## Aim of the exercise
Copy every line that contains the string "Iglesia" from the entries below.

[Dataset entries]
====
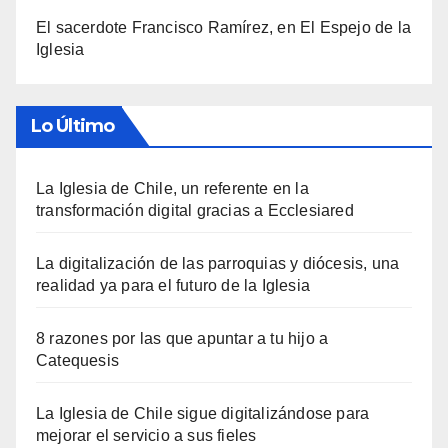
El sacerdote Francisco Ramírez, en El Espejo de la
Iglesia
Lo Último
La Iglesia de Chile, un referente en la
transformación digital gracias a Ecclesiared
La digitalización de las parroquias y diócesis, una
realidad ya para el futuro de la Iglesia
8 razones por las que apuntar a tu hijo a
Catequesis
La Iglesia de Chile sigue digitalizándose para
mejorar el servicio a sus fieles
====
## Completed task
Iglesia
La Iglesia de Chile, un referente en la
realidad ya para el futuro de la Iglesia
La Iglesia de Chile sigue digitalizándose para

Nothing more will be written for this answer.